Just as the emergence of computers pushed IBM toward vertical integration, the popularization of AI since the launch of ChatGPT in late 2022 has put today’s cloud giants on a similar trajectory. In particular, the steep costs of Nvidia’s chips and their limited availability have pushed tech giants to advance their AI chip efforts. Those custom chips are cheaper and better optimized for the companies’ software.

Nvidia founder and CEO Jensen Huang holds up a Rubin GPU and a Vera CPU as he speaks during a Nvidia news conference ahead of the CES tech show Monday, Jan. 5, 2026, in Las Vegas. (AP Photo/John Locher)
Nvidia founder and CEO Jensen Huang holds up a Rubin GPU and a Vera CPU during the CES tech show on Jan. 5, 2026, in Las Vegas. (AP Photo/John Locher) · ASSOCIATED PRESS

“The hyperscalers … recognize there’s a grave strategic danger from having a single supplier of AI compute,” Seaport analyst Jay Goldberg said. “And so they now have a very strong strategic reason to do their own silicon.”

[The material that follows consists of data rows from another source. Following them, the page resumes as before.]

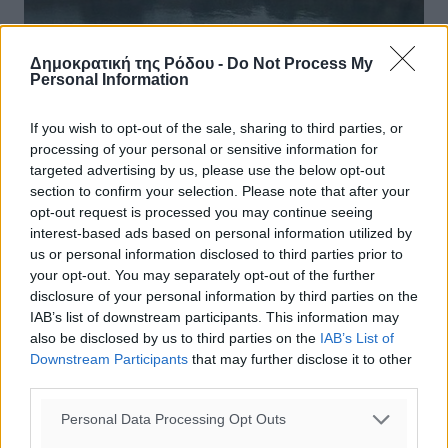
Δημοκρατική της Ρόδου -
Do Not Process My
Personal Information
If you wish to opt-out of the sale, sharing to third parties, or
processing of your personal or sensitive information for
Η Σύρος επιχειρεί να «πάρει κεφάλι»
targeted advertising by us, please use the below opt-out
στην κούρσα για Πολιτιστική
section to confirm your selection. Please note that after your
opt-out request is processed you may continue seeing
Πρωτεύουσα
interest-based ads based on personal information utilized by
us or personal information disclosed to third parties prior to
Η Σύρος ήταν η πρώτη χρονικά που ξεκίνησε τις
your opt-out. You may separately opt-out of the further
προεργασίες για να θέσει υποψηφιότητα για Πολιτιστική
disclosure of your personal information by third parties on the
Πρωτεύουσα της Ευρώπης το 2021, οπότε είναι η σειρά
IAB’s list of downstream participants. This information may
της Ελλάδας. Την ...
also be disclosed by us to third parties on the
IAB’s List of
Downstream Participants
that may further disclose it to other
07.12.14, 12:49
third parties.
Personal Data Processing Opt Outs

Meta reportedly began testing an in-house AI chip for training models last year and recently acquired chip startup Rivos to accelerate its custom semiconductor efforts. Google’s TPUs have become so advanced that Anthropic (ANTH.PVT), OpenAI (OPAI.PVT), and even rival Meta have signed major cloud deals with the company to access them. And after a long delay, Microsoft unveiled its next-generation Maia 200 chip in January.

During Yahoo Finance’s recent visit to Amazon’s chip lab and nearby data center in Austin, Texas, the company showed off its latest UltraServers, a cluster of servers that include Amazon’s latest-generation in-house GPU called Trainium, its CPU Graviton, and custom networking cables and switches that connect them. Amazon still sells more AI compute in its remote data centers powered by Nvidia’s GPUs than in its custom accelerators, but the tech giant is increasingly highlighting the advantages of its in-house hardware.

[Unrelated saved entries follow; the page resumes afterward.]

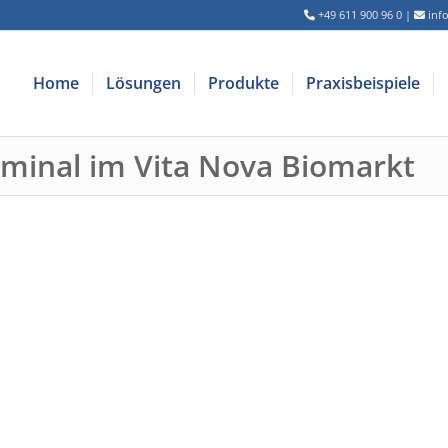
+49 611 900 96 0
|
inf
Home
Lösungen
Produkte
Praxisbeispiele
minal im Vita Nova Biomarkt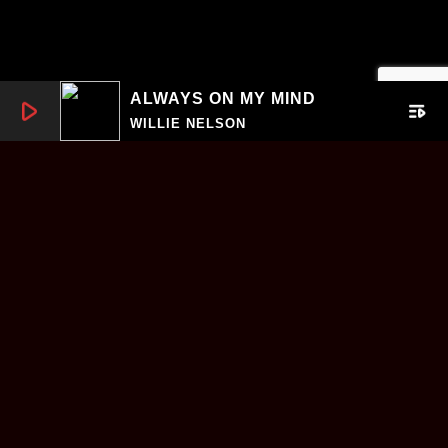
ALWAYS ON MY MIND
play_arrow
playlist_play
WILLIE NELSON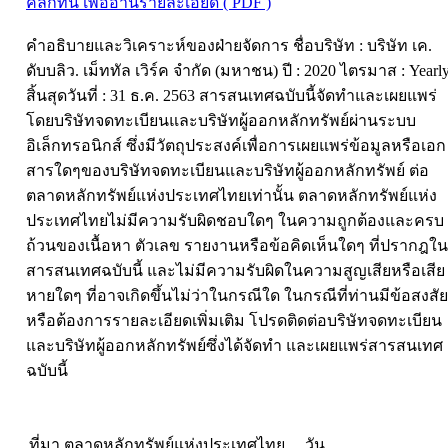
คลิกที่นี่ เพื่ออ่านรายละเอียด ( PDF )
คำอธิบายและวิเคราะห์ของฝ่ายจัดการ ชื่อบริษัท : บริษัท เค.
ดับบลิว. เม็ททัล เวิร์ค จำกัด (มหาชน) ปี : 2020 ไตรมาส : Yearl
สิ้นสุดวันที่ : 31 ธ.ค. 2563 สารสนเทศฉบับนี้จัดทำและเผยแพร่
โดยบริษัทจดทะเบียนและบริษัทผู้ออกหลักทรัพย์ผ่านระบบ
อิเล็กทรอนิกส์ ซึ่งมีวัตถุประสงค์เพื่อการเผยแพร่ข้อมูลหรือเอก
สารใดๆของบริษัทจดทะเบียนและบริษัทผู้ออกหลักทรัพย์ ต่อ
ตลาดหลักทรัพย์แห่งประเทศไทยเท่านั้น ตลาดหลักทรัพย์แห่ง
ประเทศไทยไม่มีความรับผิดชอบใดๆ ในความถูกต้องและครบ
ถ้วนของเนื้อหา ตัวเลข รายงานหรือข้อคิดเห็นใดๆ ที่ปรากฎใน
สารสนเทศฉบับนี้ และไม่มีความรับผิดในความสูญเสียหรือเสีย
หายใดๆ ที่อาจเกิดขึ้นไม่ว่าในกรณีใด ในกรณีที่ท่านมีข้อสงสัย
หรือต้องการรายละเอียดเพิ่มเติม โปรดติดต่อบริษัทจดทะเบียน
และบริษัทผู้ออกหลักทรัพย์ซึ่งได้จัดทำ และเผยแพร่สารสนเทศ
ฉบับนี้
ที่มา ตลาดหลักทรัพย์แห่งประเทศไทย วัน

Amazon Web Services director of technology Paul Roberts told Yahoo Finance that its Trainium3 chip can deliver up to a 60% price-performance benefit for its cloud customers compared to GPUs for inference workloads.

“I think what we’re seeing in the market is a lot of validation that this approach [of making custom chips] — versus having kind of generic GPUs — now you can have these specialized processors and accelerators that are achieving incredible energy efficiency savings,” he said.

Those kinds of energy savings are going to become a bigger deal as the AI data center boom starts to feel the effects of power constraints.

But Seaport’s Goldberg thinks the swing toward vertical integration is reaching its “far limit,” and not all Big Tech players will succeed.

“If you want to design a leading-edge chip, that’s a massive expense,” he said, adding that “only so many companies can afford that.”